What happens if China goes the same way? According to the United States Energy Information Administration (EIA), China has the largest technically recoverable shale gas resources in the world. Yet, little is known about what might happen if these reserves were to be exploited – particularly for developing countries that are exporting gas to China.
Moreover, it’s clear that fracking and the ‘shale gas revolution’ could offer a major jolt to the geopolitics of energy – and have profound effects on economies of developing countries. I and some colleagues at ODI have been investigating the potential repercussions – outlined in a research paper launched this week.
Based on this research I see three major areas of potential change:
- Chinese production altering markets and prices, creating new risks for developing countries. Currently, China produces very little shale gas – about 200 million cubic meters or around 0.1% of its total consumption. However, this is likely to increase to 6.5 billion by 2015 according to the China government’s Shale Gas Development Guidance 2011 -2015. By 2020, shale gas production is projected to rapidly surge by ten-fold to 60-100 billion cubic meters. Such figure is still small comparing to about 295 billion cubic meters shale gas US produced in 2012. Assuming China continues to import 31.6% (2013 ratio) of its natural gas by 2020, China’s shale gas production would in effect reduce its natural gas imports by up to 40%. Moreover, one of the side benefits of the fracking is the production of other energy products such as tight oil and some of the same countries that may already be adversely affected by the US may be similarly affected if production in China also generates a similar magnitude of shock. Since many of China’s energy suppliers are developing countries, such risks are very significant and should not be overlooked.
- In the medium to long run, the fracking revolution has the potential to influence geopolitical outcomes by creating new winners and losers. Clearly, the US and China stand to benefit from more energy independence and therefore more energy security. In China’s case, there could be less friction in the South China Sea, which some believe was motivated by the underlying oil and gas fields.
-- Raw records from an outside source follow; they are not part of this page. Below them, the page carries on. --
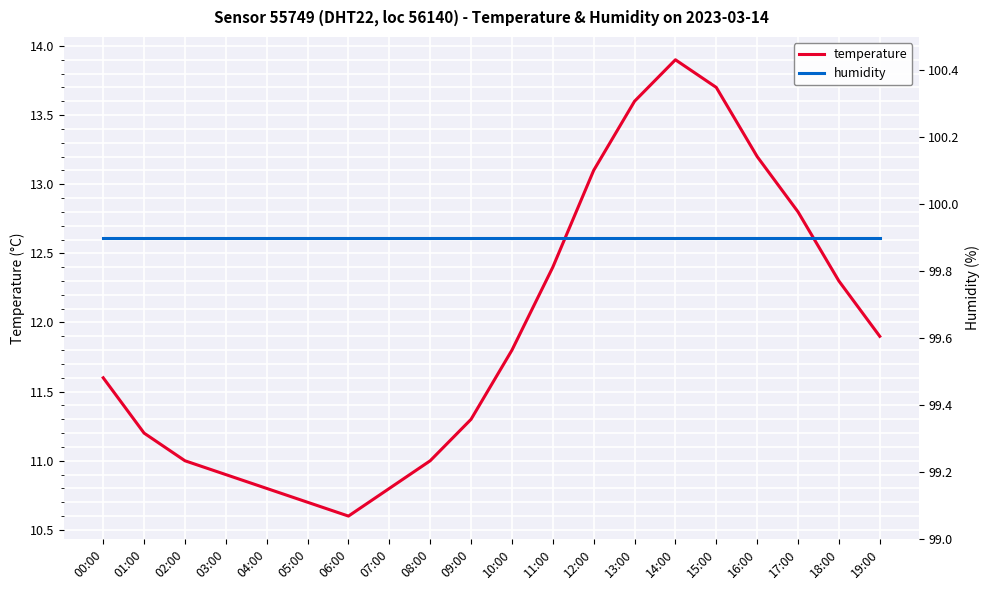

At which label is temperature closest to 12?

19:00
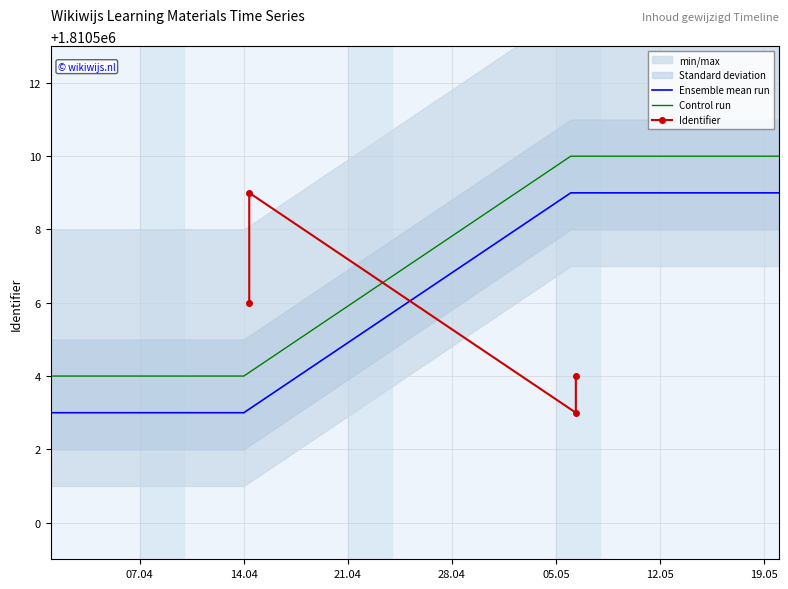

What is the average value of the Ensemble mean run series?

1810506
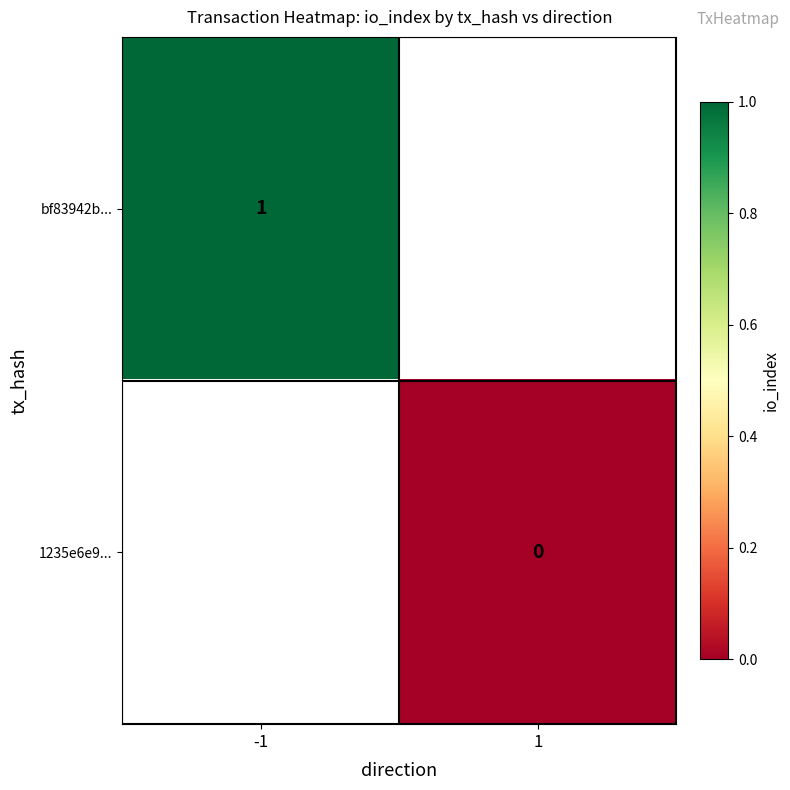

Count the number of data series in this chart.

2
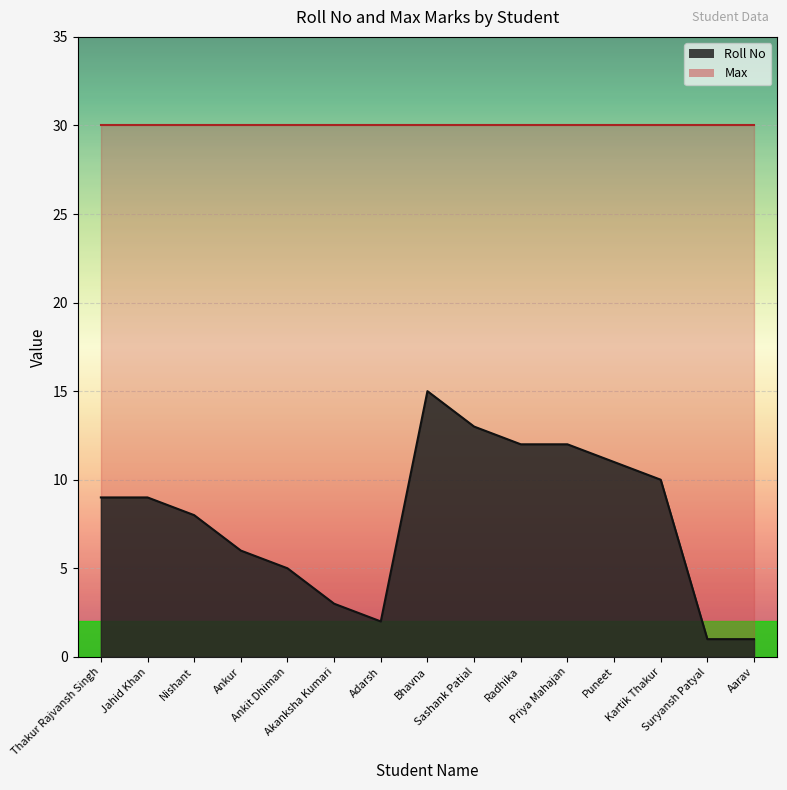

Which has a higher value, Kartik Thakur or Adarsh?

Kartik Thakur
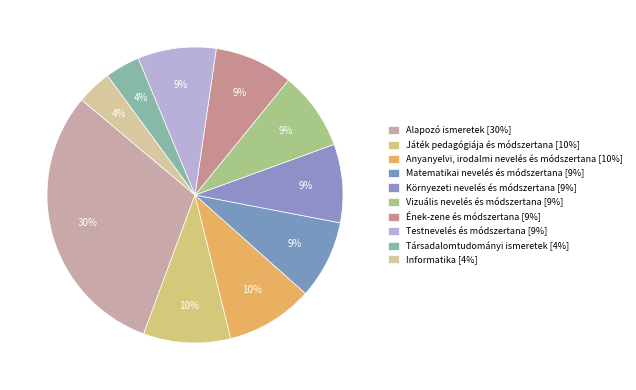

How many slices are in this pie chart?

10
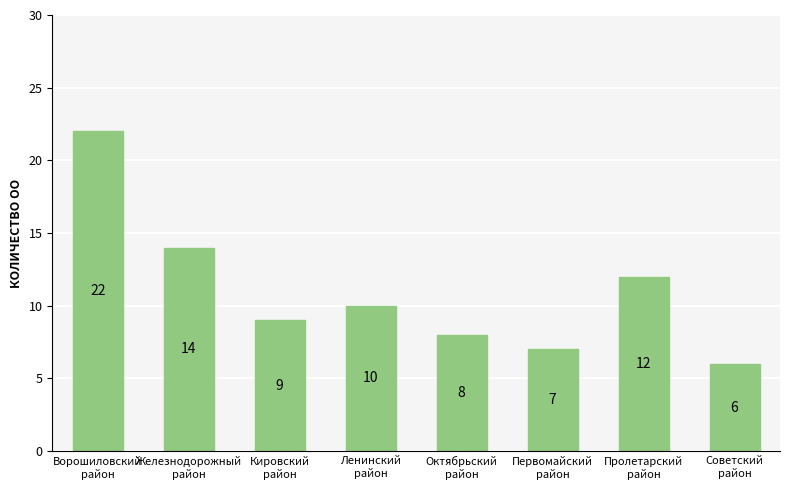

The value at Советский
район is 6. True or false?

True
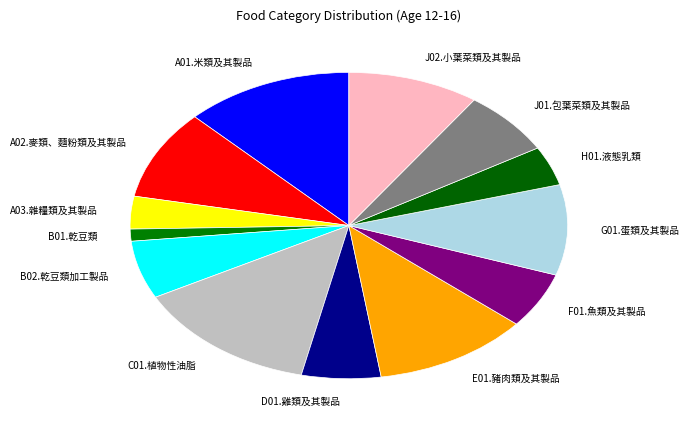

Which has a higher value, H01.液態乳類 or J02.小葉菜類及其製品?

J02.小葉菜類及其製品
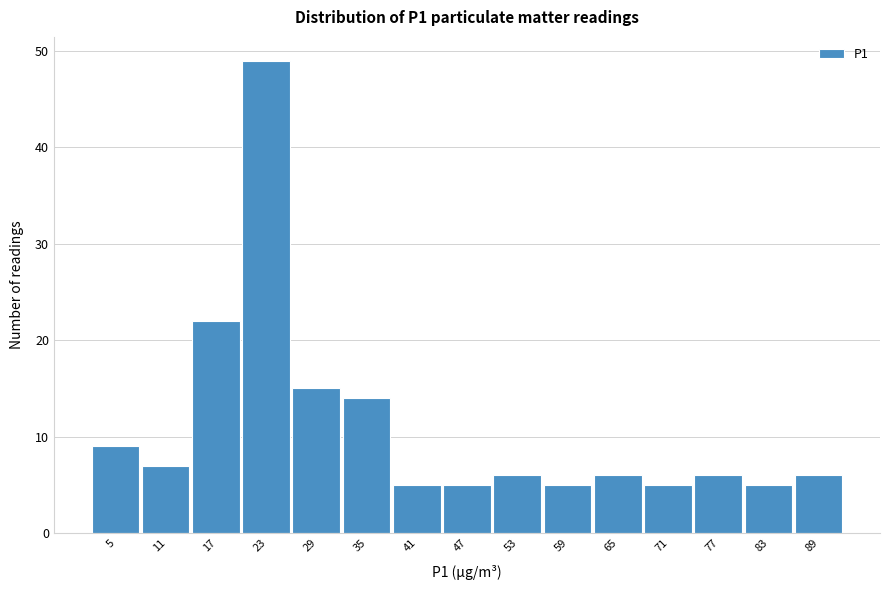

Reading left to right, list every bar in this chart as the range it spans on the x-axis followed by its height. Neither the bar edges nor the heights are printed on the chart, so give them approximately, as read against the axes.

3 to 8: 9
8 to 14: 7
14 to 20: 22
20 to 26: 49
26 to 32: 15
32 to 38: 14
38 to 44: 5
44 to 50: 5
50 to 56: 6
56 to 62: 5
62 to 68: 6
68 to 74: 5
74 to 80: 6
80 to 86: 5
86 to 92: 6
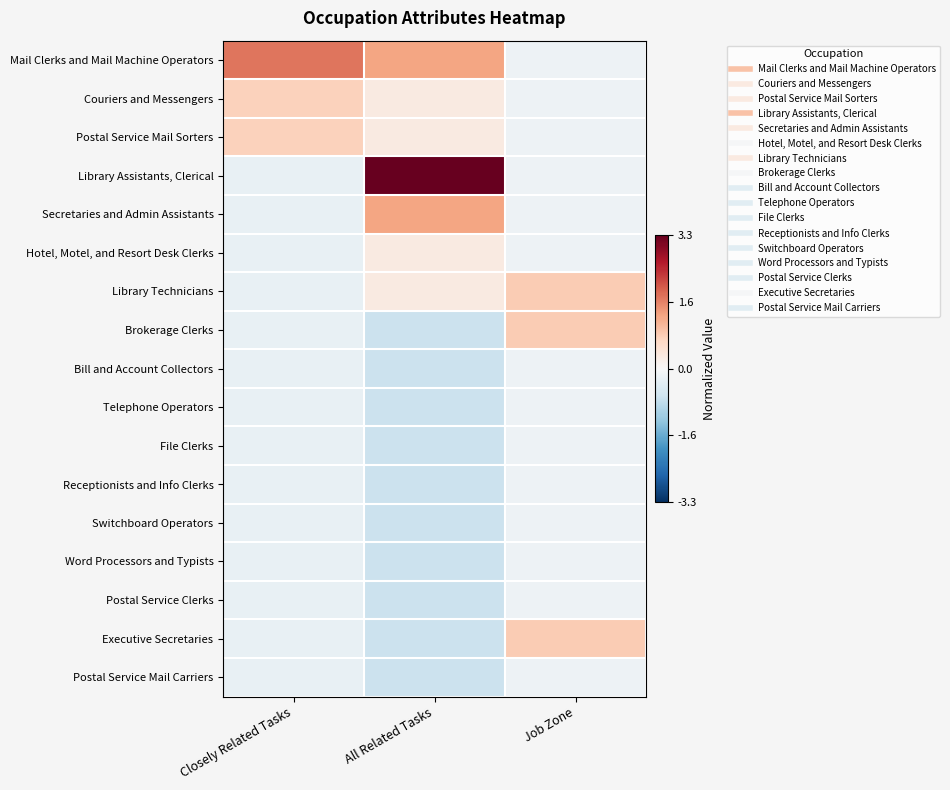

Reading left to right, list all the values displayed in this chart.

Mail Clerks and Mail Machine Operators: Closely Related Tasks=1.8	All Related Tasks=1.3	Job Zone=-0.2
Couriers and Messengers: Closely Related Tasks=0.8	All Related Tasks=0.3	Job Zone=-0.2
Postal Service Mail Sorters: Closely Related Tasks=0.8	All Related Tasks=0.3	Job Zone=-0.2
Library Assistants, Clerical: Closely Related Tasks=-0.2	All Related Tasks=3.3	Job Zone=-0.2
Secretaries and Admin Assistants: Closely Related Tasks=-0.2	All Related Tasks=1.3	Job Zone=-0.2
Hotel, Motel, and Resort Desk Clerks: Closely Related Tasks=-0.2	All Related Tasks=0.3	Job Zone=-0.2
Library Technicians: Closely Related Tasks=-0.2	All Related Tasks=0.3	Job Zone=0.8
Brokerage Clerks: Closely Related Tasks=-0.2	All Related Tasks=-0.7	Job Zone=0.8
Bill and Account Collectors: Closely Related Tasks=-0.2	All Related Tasks=-0.7	Job Zone=-0.2
Telephone Operators: Closely Related Tasks=-0.2	All Related Tasks=-0.7	Job Zone=-0.2
File Clerks: Closely Related Tasks=-0.2	All Related Tasks=-0.7	Job Zone=-0.2
Receptionists and Info Clerks: Closely Related Tasks=-0.2	All Related Tasks=-0.7	Job Zone=-0.2
Switchboard Operators: Closely Related Tasks=-0.2	All Related Tasks=-0.7	Job Zone=-0.2
Word Processors and Typists: Closely Related Tasks=-0.2	All Related Tasks=-0.7	Job Zone=-0.2
Postal Service Clerks: Closely Related Tasks=-0.2	All Related Tasks=-0.7	Job Zone=-0.2
Executive Secretaries: Closely Related Tasks=-0.2	All Related Tasks=-0.7	Job Zone=0.8
Postal Service Mail Carriers: Closely Related Tasks=-0.2	All Related Tasks=-0.7	Job Zone=-0.2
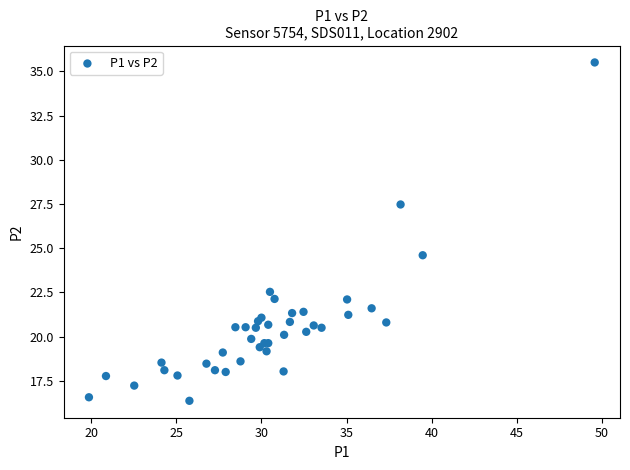

What Y value in the scatter plot is closest to 25?

24.6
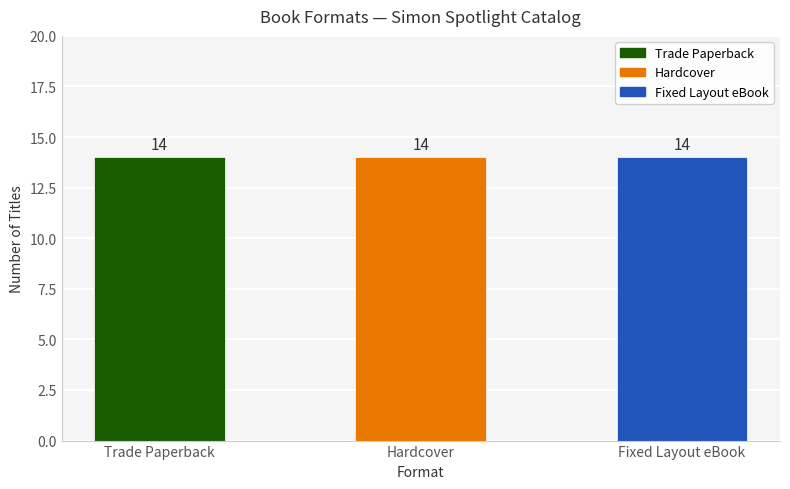

List the series in order of their peak value, highest first.

Trade Paperback, Hardcover, Fixed Layout eBook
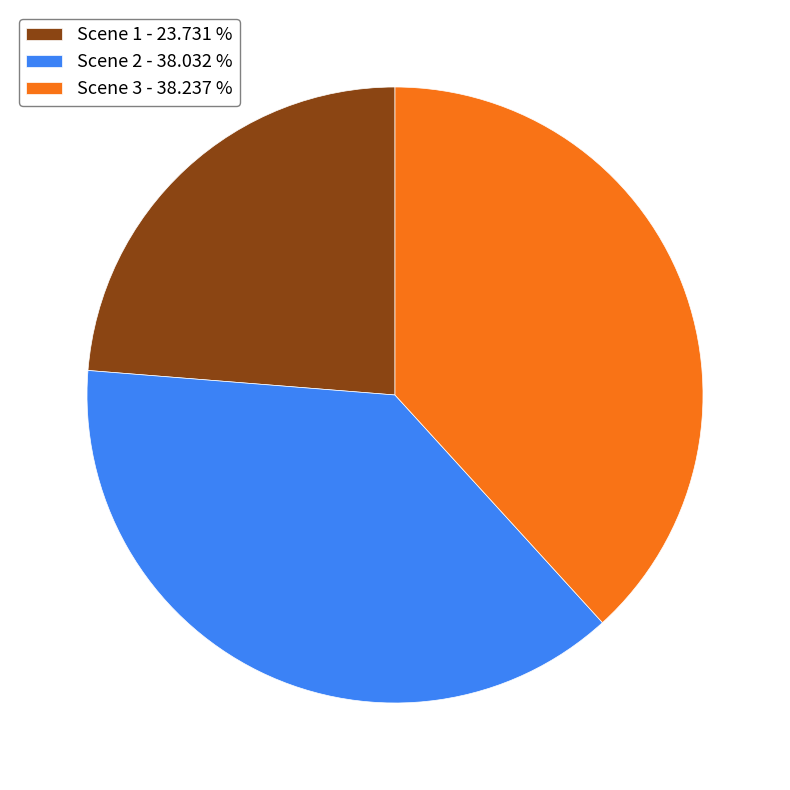

How many segments does this pie chart have?

3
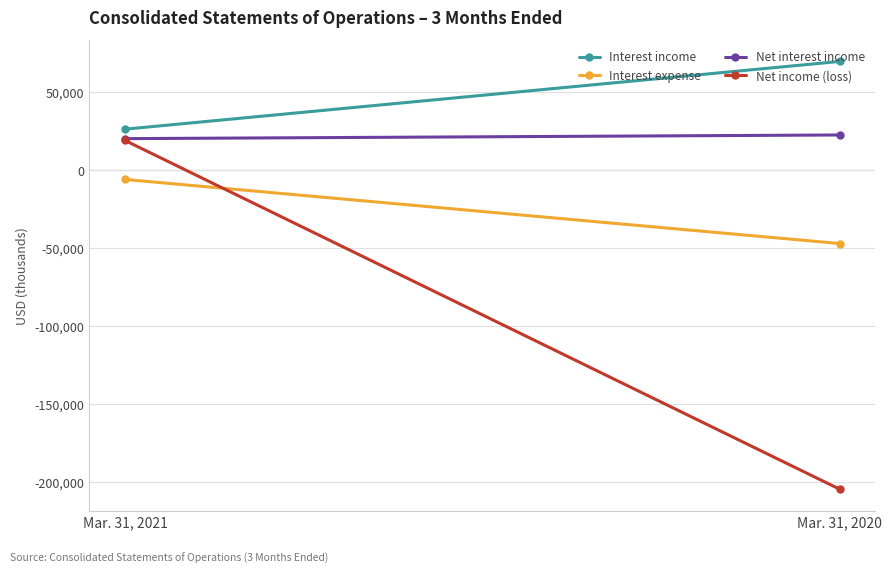

What is the value of the Net interest income point at the 1st from the left?

20115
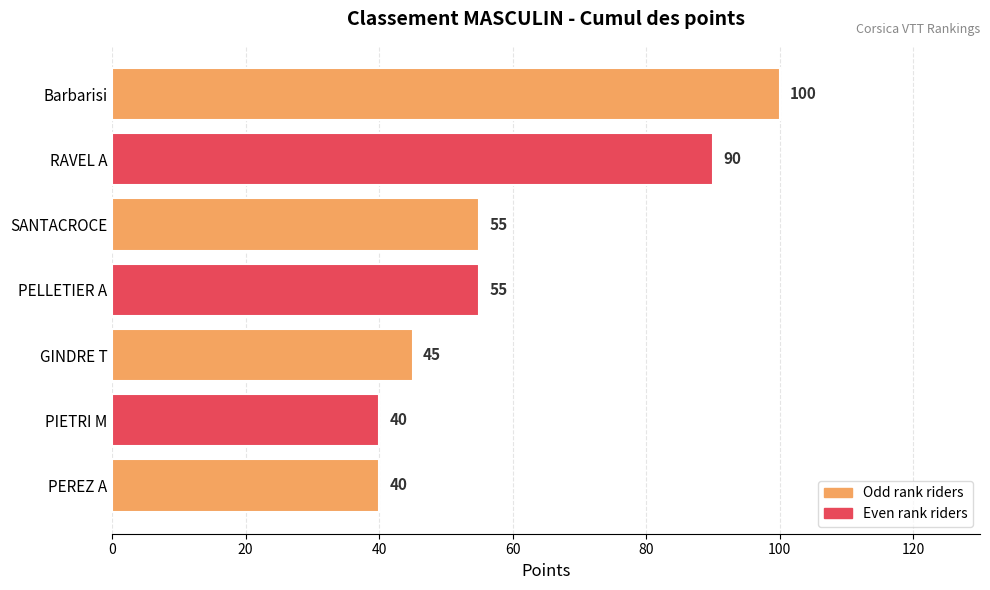

The value at PELLETIER A is 21. True or false?

False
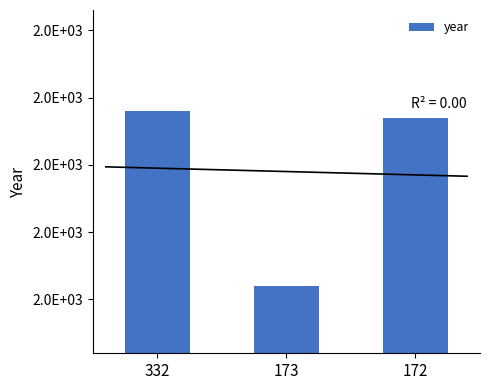

Does the chart contain stacked bars?

No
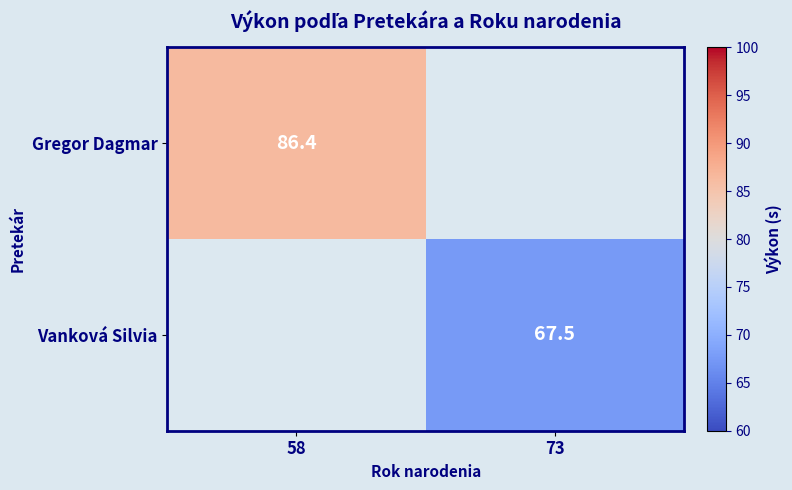

True or false: Vanková Silvia has a value of 31.5 at 73.

False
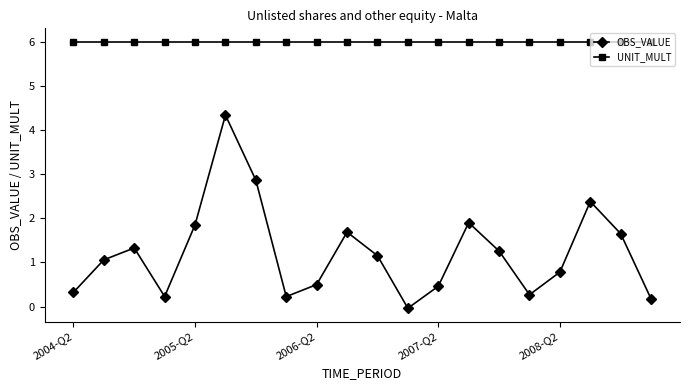

What is the value of the UNIT_MULT point at the 20th from the left?

6.0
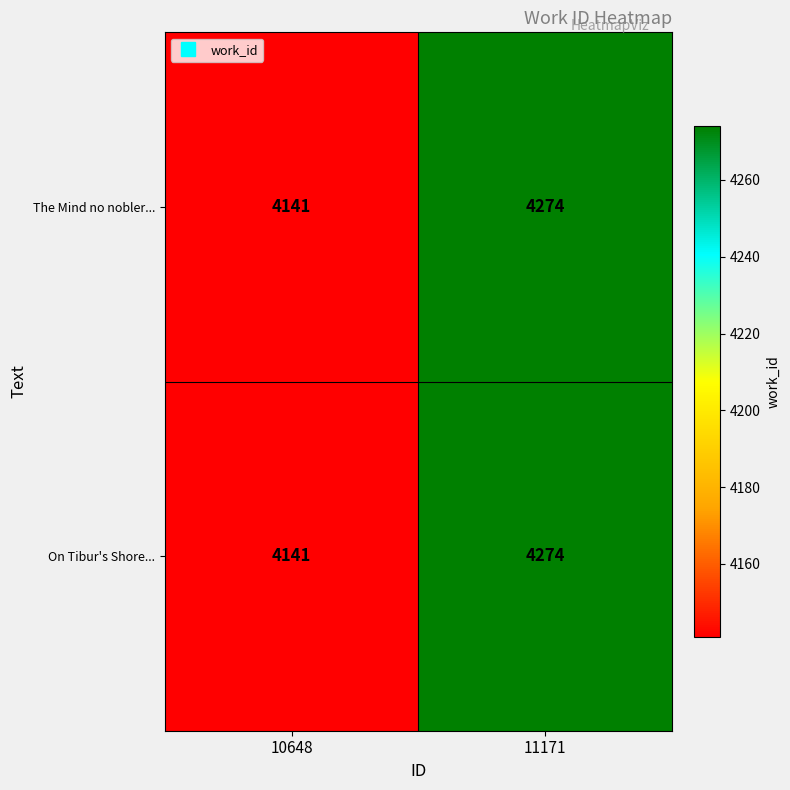

At which category is the sum across all series the highest?

11171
On the other hand, existing major energy producers stand to fall from their current market power. Organization of the Petroleum Exporting Countries (OPEC) even predicts that its market share for crude oil to fall from 41% in 2013 to 39% by the end of the decade, while production levels in the US and Canada continue to rise rapidly and it would be interesting to see to what extent such loss of market share could cause OPEC to lose its grip on international oil price.
- Russia is also likely to suffer some of the largest negative consequences of shale gas exploration, as 40% of its fiscal revenue comes from oil and gas exports. Russia uses its strong position as an energy exporter to influence politics abroad and strengthen its own position, as in the Ukrainian crisis. At the moment, Ukraine is anticipating a steep rise in the price of Russian energy imports with the possibility of further disruption to supply. Europe’s reliance on Russian energy have weakened its position to levy sanctions and subsequently led to calls to diversify energy sources. This could well incentivise some of the EU member states to develop its own fracking program in the near future.
If global policy-makers are to respond to these changes, they’re going to need to account for such risks and opportunities in their future projections. Of course, these risks can come from different channels and sources – economic, geopolitical and environmental. ODI’s latest Shock Watch bulletin examines some of these risks and opportunities for developing countries.